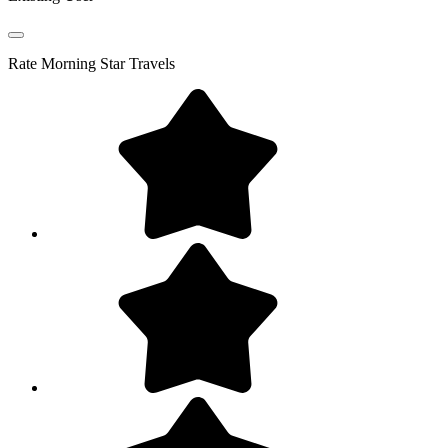
Rate
Morning Star Travels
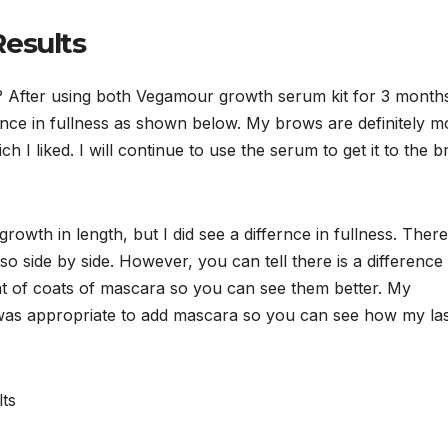
esults
s? After using both Vegamour growth serum kit for 3 month
rence in fullness as shown below. My brows are definitely m
 I liked. I will continue to use the serum to get it to the 
growth in length, but I did see a differnce in fullness. There
o side by side. However, you can tell there is a difference 
nt of coats of mascara so you can see them better. My
t was appropriate to add mascara so you can see how my la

※ ※ ※

**AUFGABE:** Ermitteln Sie im Material jede Zeile, in der die Zeichenfolge „growth“ vorkommt, und geben Sie diese Zeilen vollständig wieder.

**ERGEBNIS:**
s? After using both Vegamour growth serum kit for 3 month
growth in length, but I did see a differnce in fullness. There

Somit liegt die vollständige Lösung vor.